Mentre era alle prese con la stagione finale di Stormwatch, Ellis comincia un’altra opera di radicale importanza: Transmetropolitan (Transmetropolitan, Helix poi Vertigo – DC Comics, 1997 – Play Press, 2000). Uscito con la linea Helix della DC Comics e poi spostato alla linea Vertigo (quella che dovrebbe presentare tematiche rivolte ad un pubblico più adulto). Transmetropolitan è un’opera prettamente a sfondo politico, anzi aggressivamente a sfondo politico, è una pesantissima critica a quanto si stava prospettando come linea d’azione del governo statunitense e britannico per il nuovo millennio.
Quindi un’impronta sociale e politica degna di Ken MacLeod in un’ambientazione volutamente transumanista, come si evince dal titolo.
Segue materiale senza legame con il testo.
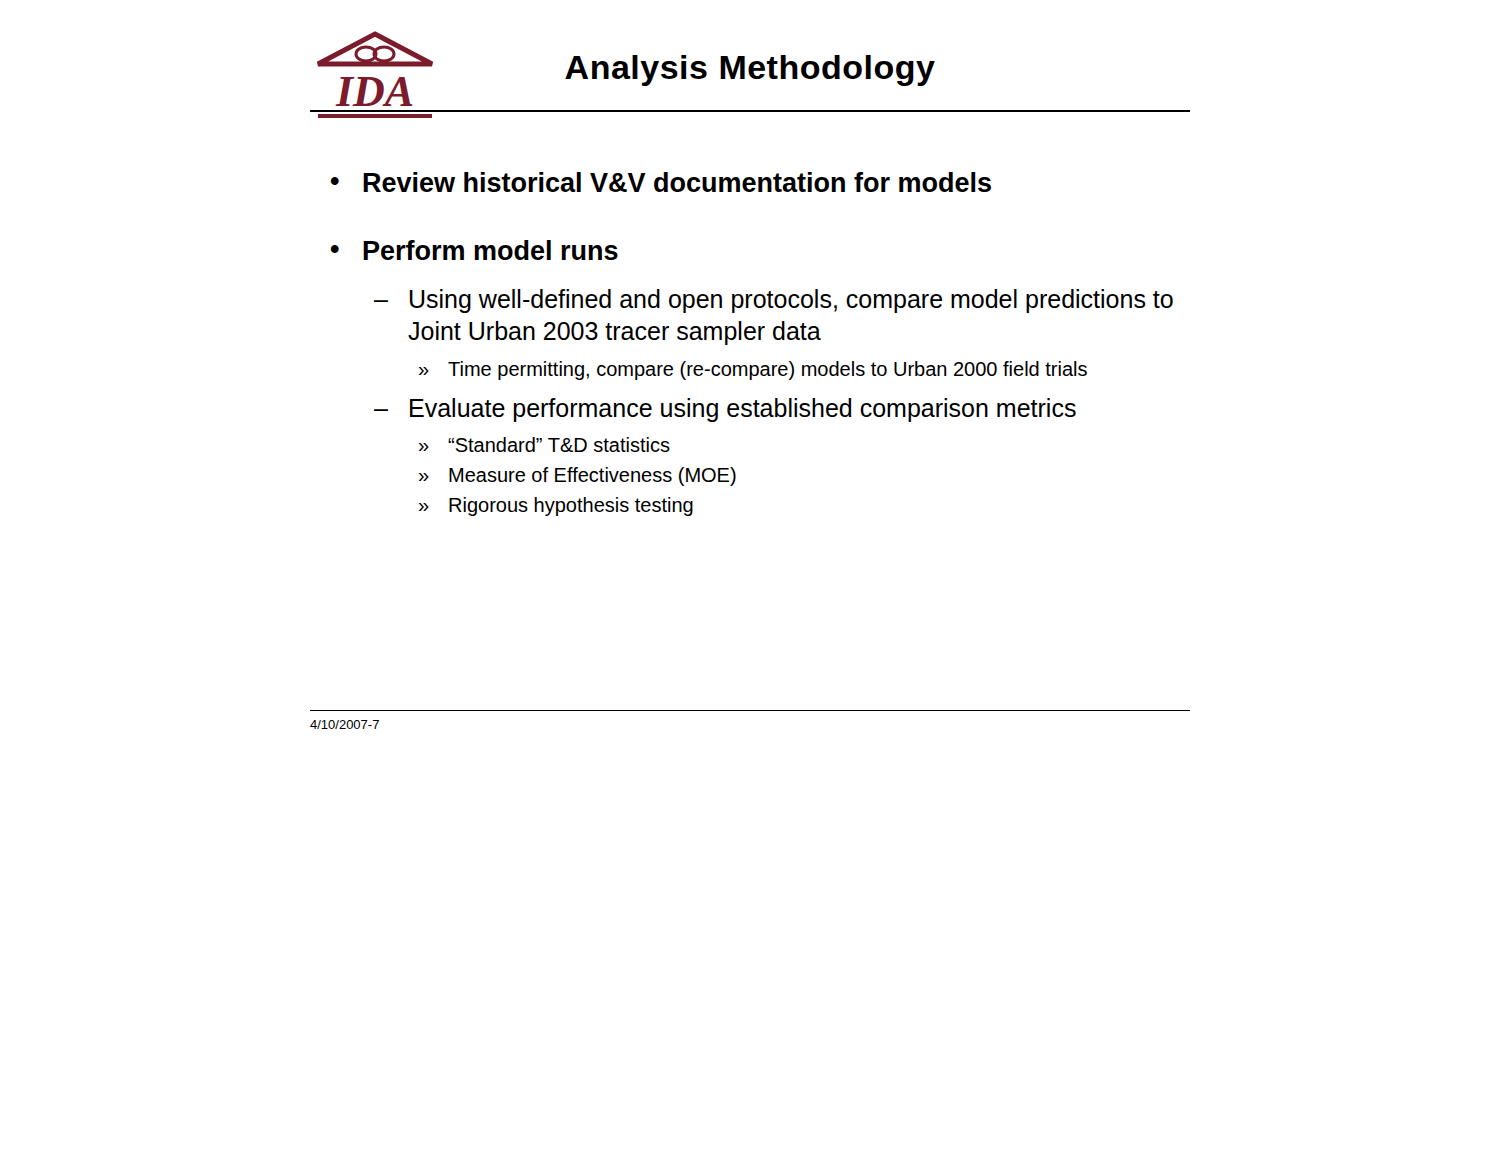IDA
Analysis Methodology
Review historical V&V documentation for models
Perform model runs
Using well-defined and open protocols, compare model predictions to Joint Urban 2003 tracer sampler data
Time permitting, compare (re-compare) models to Urban 2000 field trials
Evaluate performance using established comparison metrics
“Standard” T&D statistics
Measure of Effectiveness (MOE)
Rigorous hypothesis testing
4/10/2007-7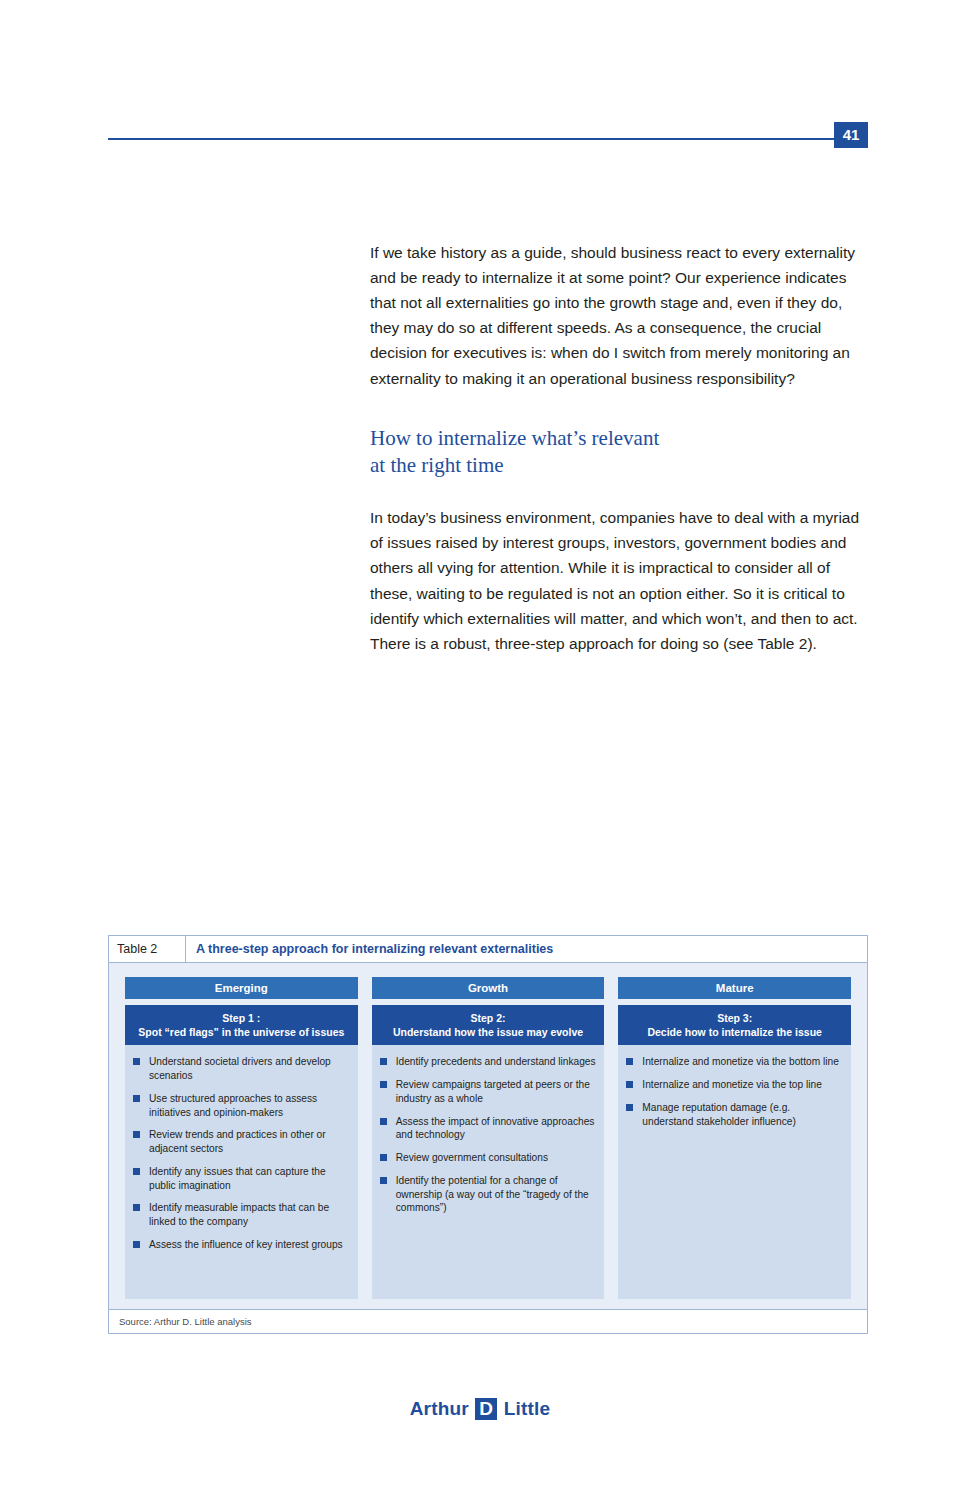41
If we take history as a guide, should business react to every externality and be ready to internalize it at some point? Our experience indicates that not all externalities go into the growth stage and, even if they do, they may do so at different speeds. As a consequence, the crucial decision for executives is: when do I switch from merely monitoring an externality to making it an operational business responsibility?
How to internalize what’s relevant
at the right time
In today’s business environment, companies have to deal with a myriad of issues raised by interest groups, investors, government bodies and others all vying for attention. While it is impractical to consider all of these, waiting to be regulated is not an option either. So it is critical to identify which externalities will matter, and which won’t, and then to act. There is a robust, three-step approach for doing so (see Table 2).
Table 2
A three-step approach for internalizing relevant externalities
Emerging
Step 1 :
Spot “red flags” in the universe of issues
Understand societal drivers and develop scenarios
Use structured approaches to assess initiatives and opinion-makers
Review trends and practices in other or adjacent sectors
Identify any issues that can capture the public imagination
Identify measurable impacts that can be linked to the company
Assess the influence of key interest groups
Growth
Step 2:
Understand how the issue may evolve
Identify precedents and understand linkages
Review campaigns targeted at peers or the industry as a whole
Assess the impact of innovative approaches and technology
Review government consultations
Identify the potential for a change of ownership (a way out of the “tragedy of the commons”)
Mature
Step 3:
Decide how to internalize the issue
Internalize and monetize via the bottom line
Internalize and monetize via the top line
Manage reputation damage (e.g. understand stakeholder influence)
Source: Arthur D. Little analysis
Arthur D Little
Il protagonista è Spider Jerusalem, famoso giornalista d’assalto appena ritornato sulla scena dopo un lungo autoesilio, ed il teatro degli eventi La Città, luogo in cui si svolge gran parte dell’azione, un conglomerato urbano che mai nel fumetto viene nominato come luogo preciso ma che chiaramente, da indizi narrativi e grafici, rappresenta New York. La città è un ambiente in cui convivono e si scontrano culture diversissime che ricordano i clades postumani, tanto cari ad Alastair Reynolds, in un ambiente in continuo mutamento e sempre sull’orlo di una crisi di collasso. Parte centrale di uno degli archi narrativi iniziali è la lotta per il riconoscimento di una tribù transumana che si innesta DNA alieno mutandosi radicalmente mentre più avanti, durante la sua indagine, Spider Jerusalem dovrà relazionarsi con nebbie senzienti di naniti, cani intelligenti fino ad arrivare alla ex-moglie: una testa pensante in un serbatoio di criostasi. Dal titolo fino alle ultime battute Transmetropolitan è completamente un fumetto di fantascienza, nemmeno l’ombra di un supereroe, ed in particolare fantascienza contemporanea postcyberpunk con una narrazione così adulta, così sottile, così d’impatto che tranquillamente potrebbe stare al fianco delle sue sorelle letterarie.
Un altro scrittore molto attivo ed altrettanto famoso che lascerà qualche traccia postumana verso la fine degli anni novanta è Grant Morrison. Scozzese anche lui è stato associato, come del resto lo stesso Ellis, in alcune interviste e blog a Charles Stross, Reynolds ed agli altri della corrente inglese (per esser precisi gallese-scozzese). Morrison sì è fatto le ossa sulla rivista di fantascienza e fumetto 2000 A.D. (per cui Ellis ha scritto qualche numero di Judge Dredd) e con lo stupendo Animal Man, un’opera in chiave ecologista-ecoterrorista, è sbarcato in casa DC Comics per la quale produrrà anche The Invisibles, magistrale insieme di fantascienza, misticismo e politica anarchica. Un artista quindi già formato ed in piena attività cui viene assegnata la responsabilità principale di curare il crossover estivo della DC Comics nel 1998. Nasce così DC One Million (DC One Million, DC Comics, 1998 – Play Press 2001), una saga ambientata principalmente nell’853° secolo, momento in cui, seguendo la numerazione attuale, la DC Comics avrebbe pubblicato il primo numero con la numerazione 1.000.000. La storia in questione è principalmente divertente, ben scritta e non particolarmente pregnante dal punto di vista teorico o filosofico ma quello che ci interessa non sono gli eventi principali bensì lo sfondo in cui si svolgono: l’853° secolo, ovvero una società completamente postumana e probabilmente post-Singolarità. Ogni essere può scaricare direttamente dalla rete pangalattica momentanei templates metaumani, ogni uomo è alterato tanto da assomigliare quasi ad un cittadino della Cultura di Iain M. Banks e la connessione stessa è sorretta da nodi formati con computer stellari senzienti non molto diversi dagli Archailects così cari ai worldbuilder di Orion’s Arm. Grant Morrison si dimostra insomma talmente a proprio agio con i concetti espressi dalle nuove correnti di fantascienza contemporanea da potersi permettere di giocare con loro per un’estate.